Alors, au lieu des traits et de vêtements ignobles qu’on s’attendait à voir, on trouva un jeune homme de la plus noble figure, et vêtu avec recherche, quoique en habit de chasse. Il avait une main blessée assez légèrement, mais ses vêtements déchirés et son évanouissement annonçaient une chute grave.

« Je le crois bien ! dit Lelièvre ; il est tombé de vingt pieds de haut. Il enjambait le sommet du mur quand le colonel l’a ajusté, et quelques grains de petit plomb ou de sel dans la main droite l’auront empêché de prendre son appui. Le fait est que je l’ai vu rouler, et qu’arrivé en bas il ne songeait guère à se sauver, le pauvre diable !

— Est-ce croyable, dit une femme de service, qu’on s’amuse à voler quand on est couvert si proprement ?

— Et ses poches sont pleines d’or ! dit un autre qui avait détaché le gilet du prétendu voleur.

— Cela est étrange, dit le colonel, qui regardait, non sans une émotion profonde, l’homme étendu devant lui. Si cet homme est mort, ce n’est pas ma faute ; examinez sa main, Madame, et, si vous y trouvez un grain de plomb…

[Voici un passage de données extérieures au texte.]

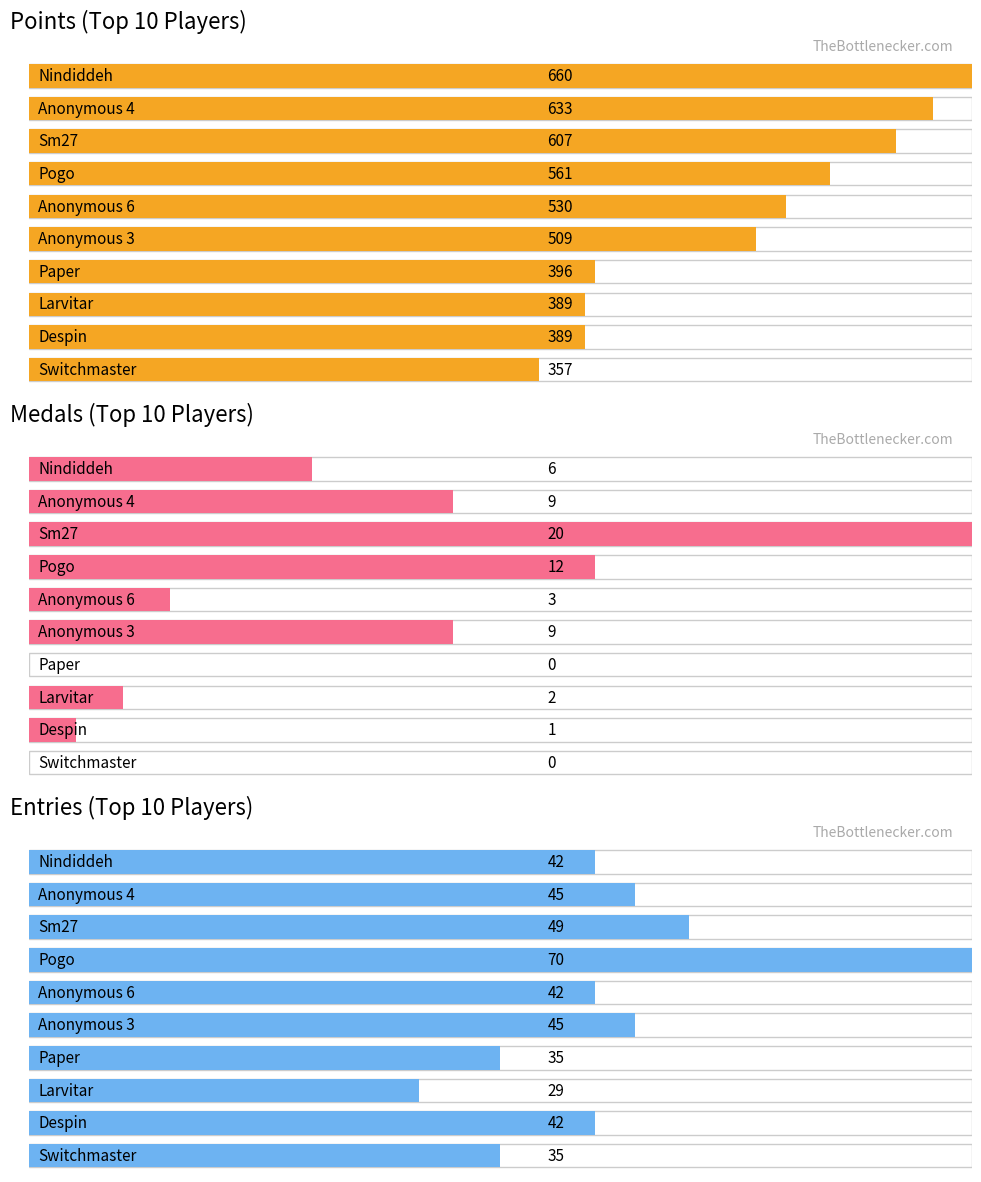

Reading left to right, list all the values displayed in this chart.

Points: Nindiddeh=660	Anonymous 4=633	Sm27=607	Pogo=561	Anonymous 6=530	Anonymous 3=509	Paper=396	Larvitar=389	Despin=389	Switchmaster=357
Medals: Nindiddeh=6	Anonymous 4=9	Sm27=20	Pogo=12	Anonymous 6=3	Anonymous 3=9	Paper=0	Larvitar=2	Despin=1	Switchmaster=0
Entries: Nindiddeh=42	Anonymous 4=45	Sm27=49	Pogo=70	Anonymous 6=42	Anonymous 3=45	Paper=35	Larvitar=29	Despin=42	Switchmaster=35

— J’aime à vous croire, monsieur, répondit madame Delmare, qui, avec un sang-froid et une force morale dont personne ne l’eût crue capable, examinait attentivement le pouls et les artères du cou. Aussi bien, ajouta-t-elle, il n’est pas mort, et de prompts secours lui sont nécessaires. Cet homme n’a pas l’air d’un voleur et mérite peut-être des soins ; et lors même qu’il n’en mériterait pas, notre devoir, à nous autres femmes, est de lui en accorder. »

Alors madame Delmare fit transporter le blessé dans la salle de billard, qui était la plus voisine. On jeta un matelas sur quelques banquettes, et Indiana, aidée de ses femmes, s’occupa de panser la main malade, tandis que sir Ralph, qui avait des connaissances en chirurgie, pratiqua une abondante saignée.



Mais ce sang, Monsieur. (Page 7.)

Pendant ce temps, le colonel, embarrassé de sa contenance, se trouvait dans la situation d’un homme qui s’est montré plus méchant qu’il n’avait l’intention de l’être. Il sentait le besoin de se justifier aux yeux des autres, ou plutôt de se faire justifier par les autres aux siens propres. Il était donc resté sous le péristyle au milieu de ses serviteurs, se livrant avec eux aux longs commentaires si chaudement prolixes et si parfaitement inutiles qu’on fait toujours après l’événement. Lelièvre avait déjà expliqué vingt fois, avec les plus minutieux détails, le coup de fusil, la chute et ses résultats, tandis que le colonel, redevenu bonhomme au milieu des siens, ainsi qu’il l’était toujours après avoir satisfait sa colère, incriminait les intentions d’un homme qui s’introduit dans une propriété particulière, la nuit, par-dessus les murs. Chacun était de l’avis du maître, lorsque le jardinier, le tirant doucement à part, l’assura que le voleur ressemblait comme deux gouttes d’eau de vin blanc à un jeune propriétaire récemment installé dans le voisinage, et qu’il avait vu parler à mademoiselle Noun trois jours auparavant, à la fête champêtre de Rubelles.

Ces renseignements donnèrent un autre cours aux idées de M. Delmare ; son large front, luisant et chauve, se sillonna d’une grosse veine dont le gonflement était chez lui le précurseur de l’orage.

« Morbleu ! se dit-il en serrant les poings, madame Delmare prend bien de l’intérêt à ce godelureau qui pénètre chez moi par-dessus les murs ! »

Et il entra dans la salle de billard, pâle et frémissant de colère.